Please write out all of the entries beneath this line exactly, skipping the pictures.

(Beginning of Given entries)

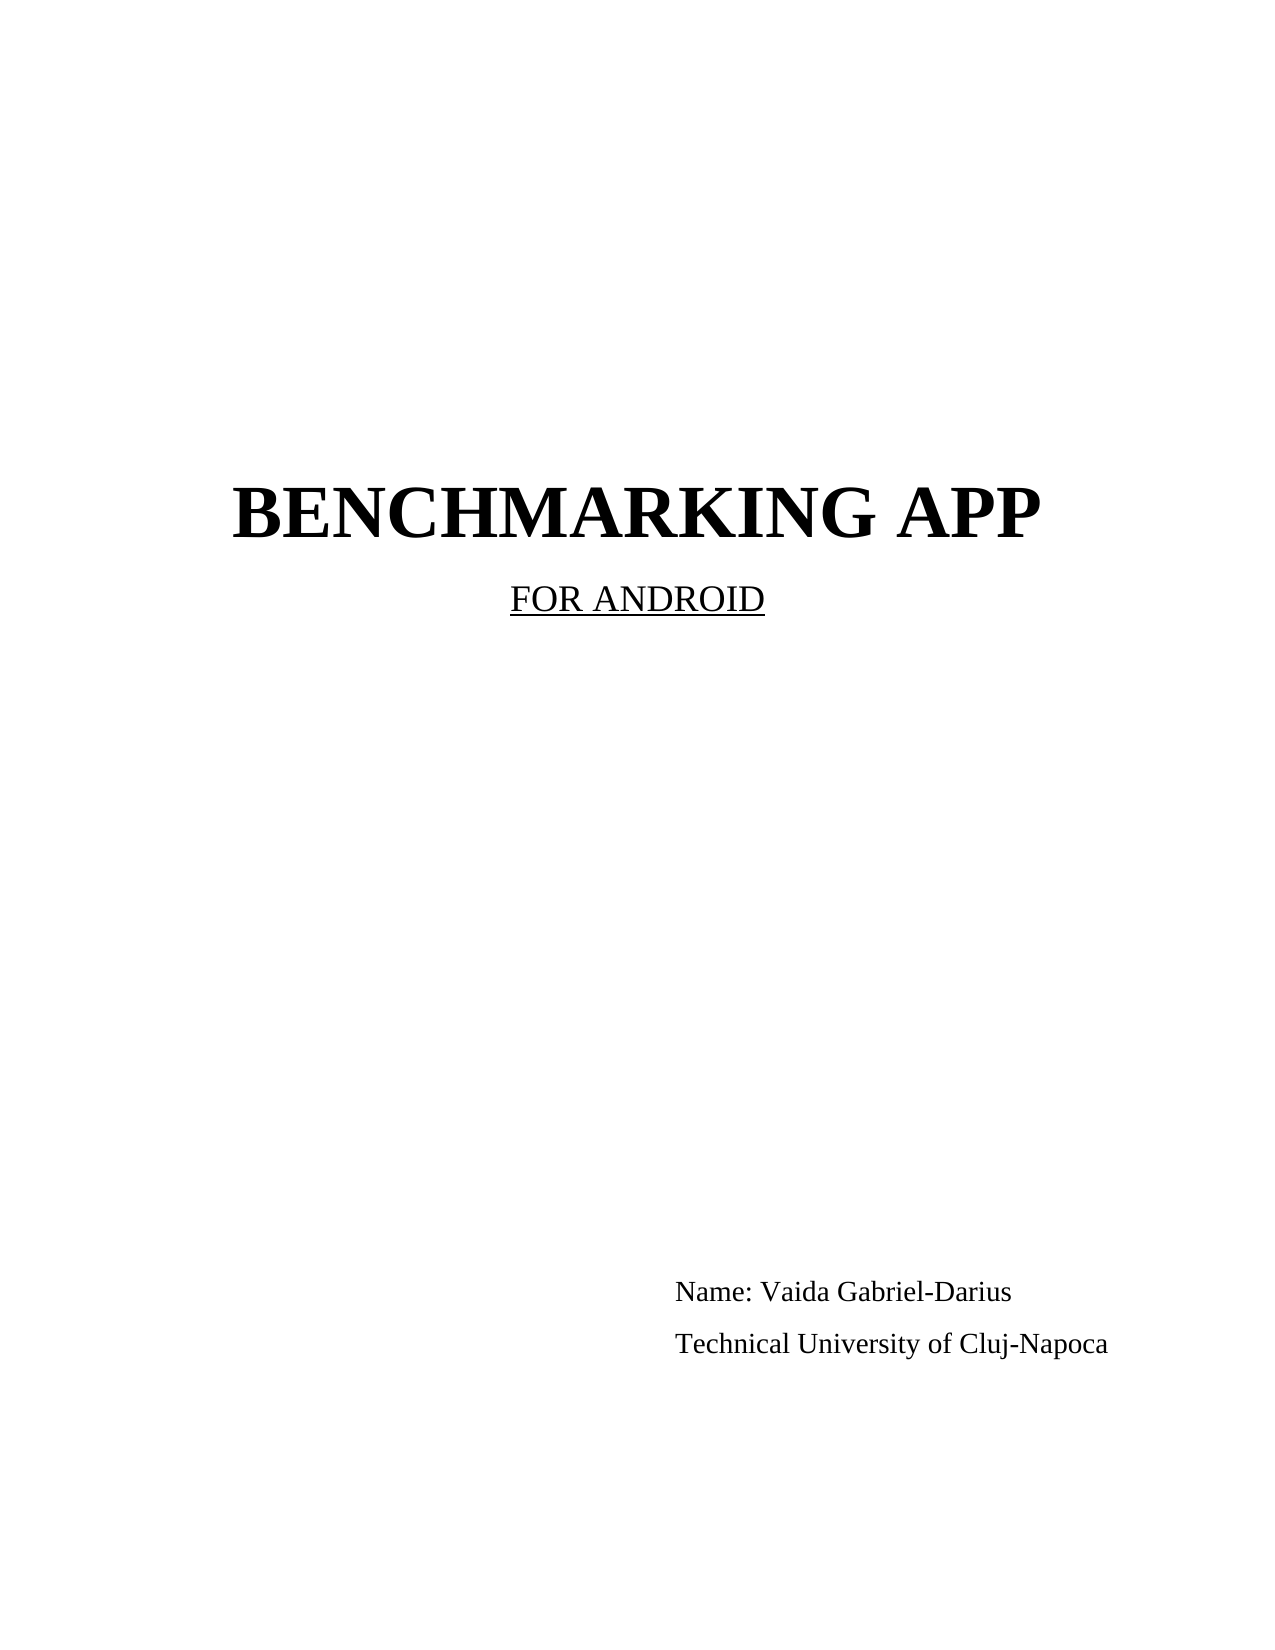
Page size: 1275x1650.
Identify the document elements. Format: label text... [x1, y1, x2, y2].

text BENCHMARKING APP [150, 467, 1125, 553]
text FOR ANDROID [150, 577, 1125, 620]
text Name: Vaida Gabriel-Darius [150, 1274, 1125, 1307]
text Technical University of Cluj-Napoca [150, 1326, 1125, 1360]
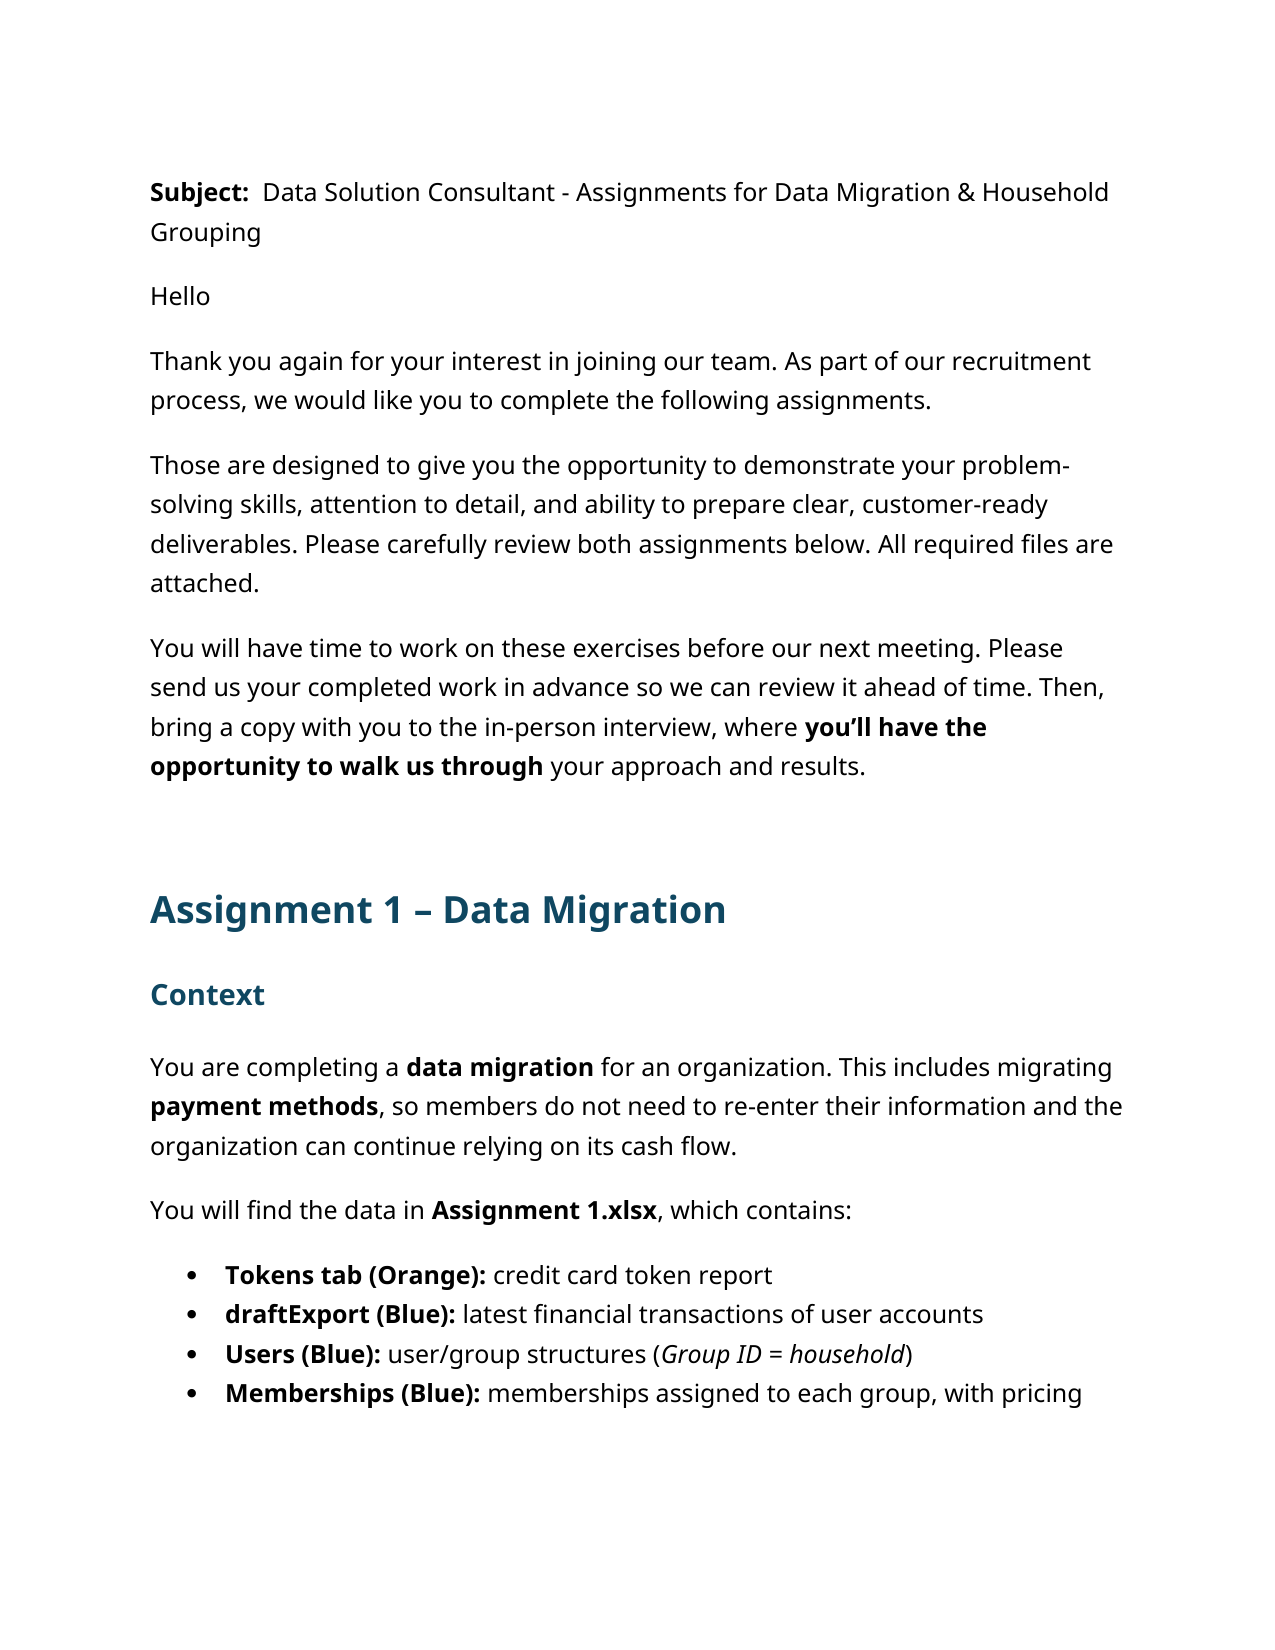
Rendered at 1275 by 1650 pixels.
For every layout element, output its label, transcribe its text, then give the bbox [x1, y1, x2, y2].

(End of Given entries)

### Answer box
Page size: 1275x1650.
Identify the document elements. Format: label text... [x1, y1, x2, y2].

text BENCHMARKING APP [150, 467, 1125, 553]
text FOR ANDROID [150, 577, 1125, 620]
text Name: Vaida Gabriel-Darius [150, 1274, 1125, 1307]
text Technical University of Cluj-Napoca [150, 1326, 1125, 1360]
Rendered at 1275 by 1650 pixels.
For every layout element, output its label, transcribe its text, then give the bbox [x1, y1, x2, y2].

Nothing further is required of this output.